The Tkachs amended the WCG bylaws without a member vote, changing the terms under which church assets may be distributed in the event that church as we know it ceases to exist. When that occurs, once outstanding debts are paid, the Tkach amendment gives the Pastor General exclusive ability to control the assets and to assign them to an entity of his choice. The control of any remaining assets go first to Tkach Jr., to be held in trust for the Church of God unincorporated Association; failing that, then individually to the members of his Council to be held in trust; failing that, then to an organization Tkach gets to personally select, failing that, then to Ambassador College (which is currently active in California - not incidentally).

More importantly, just how much treasure is there?

If you mean the Episcopal church, the Episcopal church publishes a detailed budget annually, along with the salaries of those in charge over the church.

If you mean the WCG, Tkach continues to run the church like his own secret society, fraternity, or clan, where only some of his inner circle get to know the facts. So, in truth, it is difficult to tell how much cash has been hoarded with any degree of certainly. If anyone in the WCG has been issued a copy requested of the very oft promised financial statements by the WCG treasurer, Ambassador Reports would gladly publish a complete copy of the WCG financial reports so anyone could “follow the money” to their own satisfaction, without all members having to make an individually approved private request to Glendora. We're not holding our breath expecting a copy of the promised financial report to the members will turn up, either.

The WCG treasurers have done an excellent job for Tkach of obfuscating the balance sheet, income and expense statements, and any monetary “treasure” reserves of the WCG. It is difficult to make any overall assessment of the continuing financial viability of the WCG, with the confusing, uninformative, bewildering reports called “Treasurer's Updates” in the WN or subsequent formats, which are becoming of late more and more infrequent. One thing that is known, with the exodus of the membership and shrinking donations, the WCG Titanic continues to sink below the waves as an ongoing operation, with plenty of excess cash flow to squander on such projects as the Ambassador Center at Azusa. It does appear, however, there is enough money remaining for the Tkachs to travel on church-expensed worldwide junkets to Europe and Africa with their retinue and photographer for as long as they want, as often as they want.

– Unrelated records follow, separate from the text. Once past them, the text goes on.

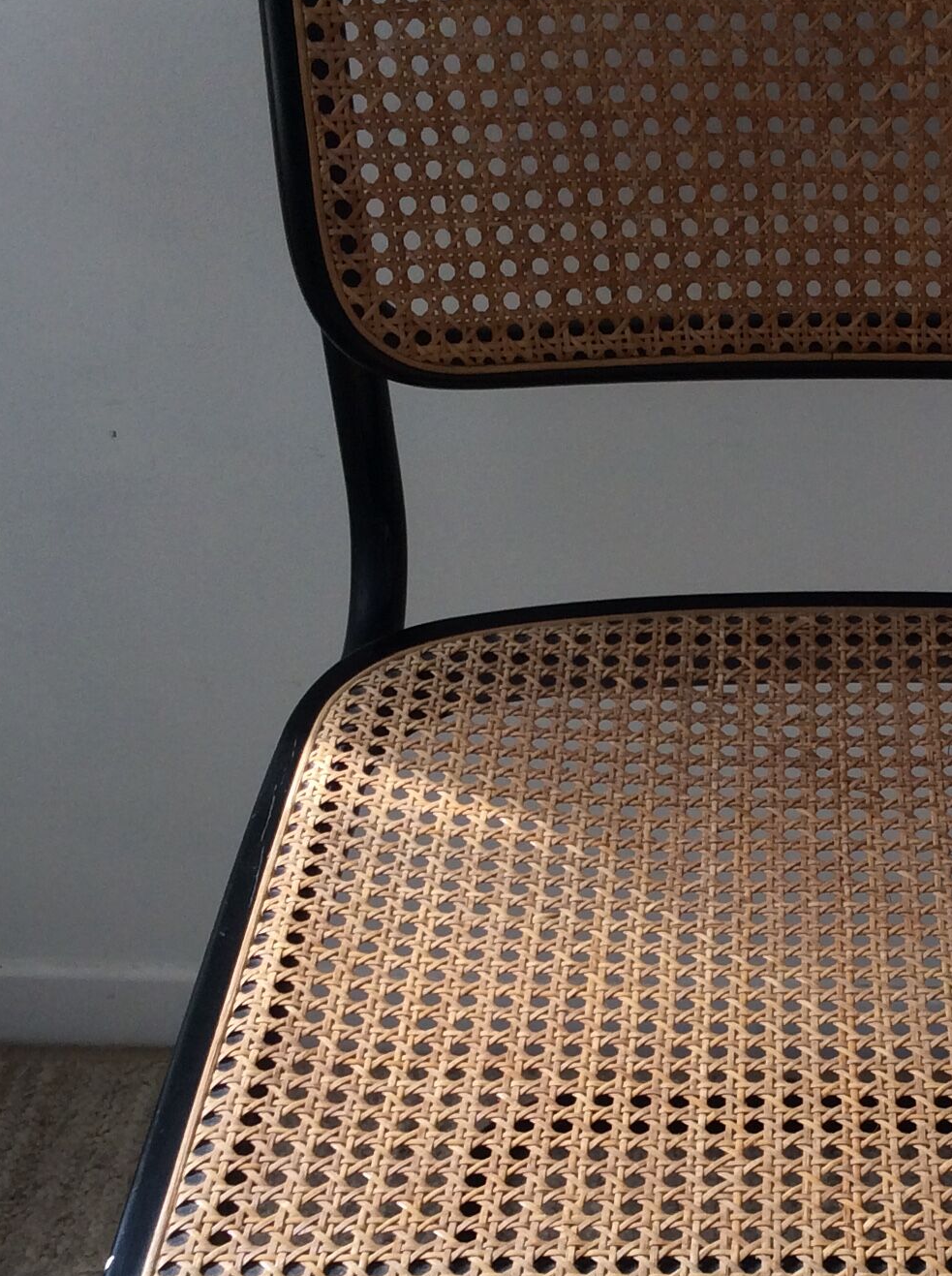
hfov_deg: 22.8
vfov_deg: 30.6
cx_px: 809
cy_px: 815
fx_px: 2317
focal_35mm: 63
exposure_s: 1/33
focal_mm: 3.3
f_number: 2.4
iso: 32
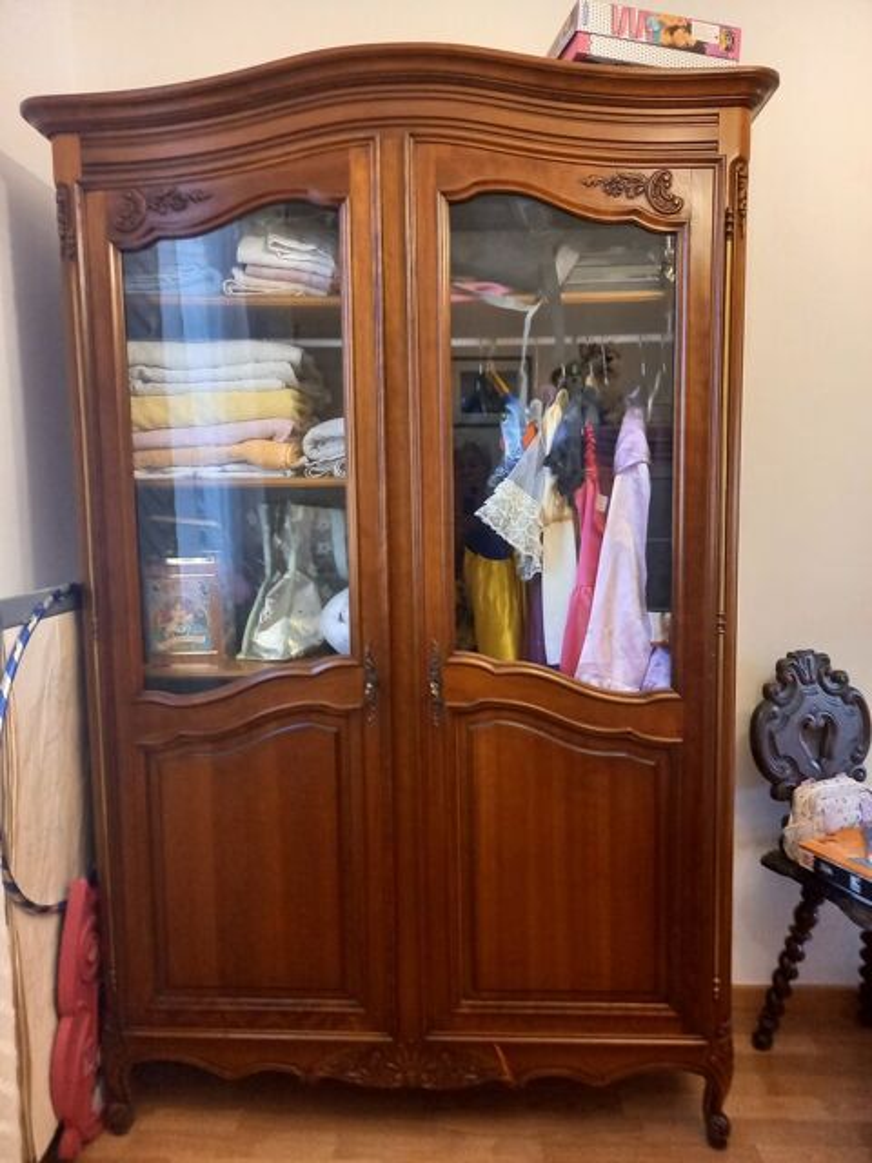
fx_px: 840
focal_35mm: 25
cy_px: 582
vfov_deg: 69.4
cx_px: 436
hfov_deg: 54.9
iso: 640
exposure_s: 1/25
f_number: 1.8
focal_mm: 4.65
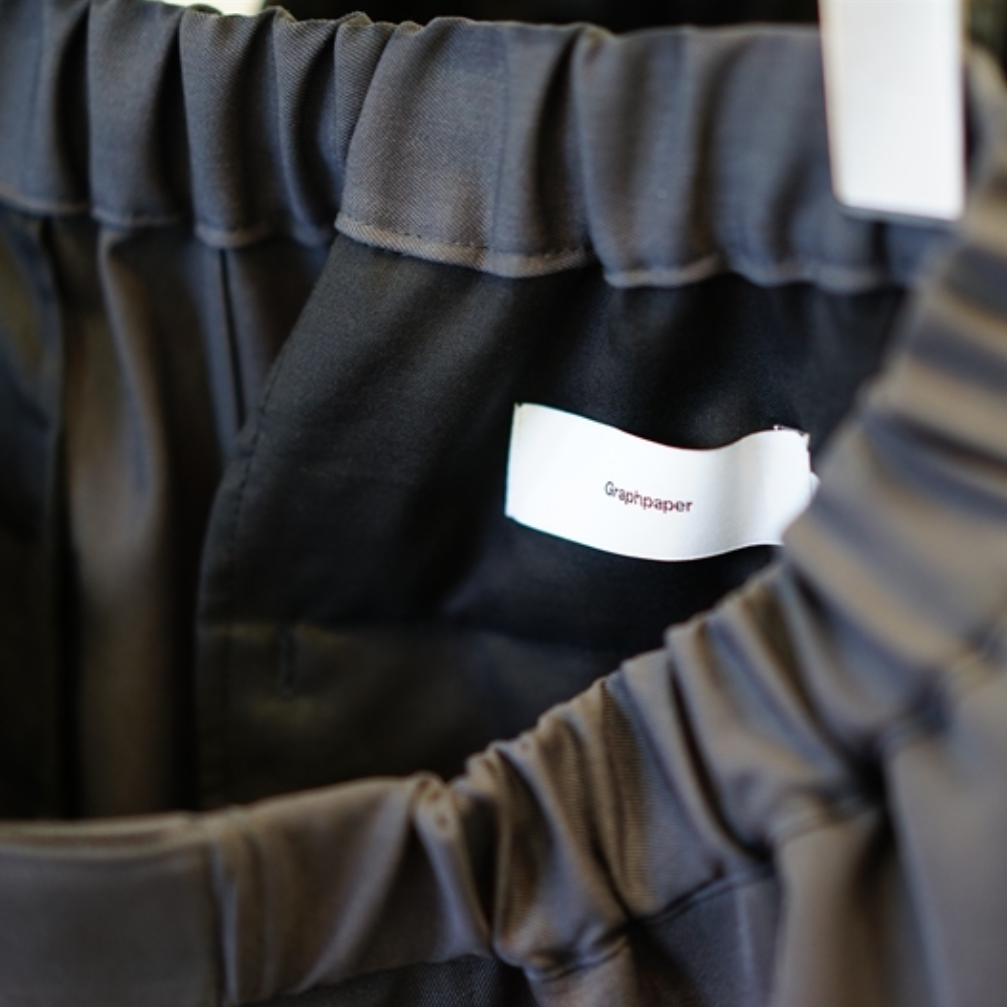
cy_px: 507
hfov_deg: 24.2
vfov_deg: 24.3
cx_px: 636
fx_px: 2337
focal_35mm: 71
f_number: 1.8
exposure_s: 1/60
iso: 400
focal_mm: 55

>>Also, is this is a federal or a virginia case?

The property dispute has both state and federal constitutional law components. Although California is not required to follow Virginia state law, it could very well set an important legal precedent regarding ownership and control of church property at the state or federal level. The property of these churches in Virginia are not the only property at stake in the Episcopal church in the United States. It is happening across the country in other jurisdictions, as various Episcopal churches want to breakaway and form other alliances more doctrinally compatible with their more conservative beliefs. While the WCG does have some churches in Virginia of course, the case is beginning to take on legal significance for all hierarchical churches with authoritarian governance structures such as the WCG who have a national council that wants to continue to control the real estate and other property of their local churches.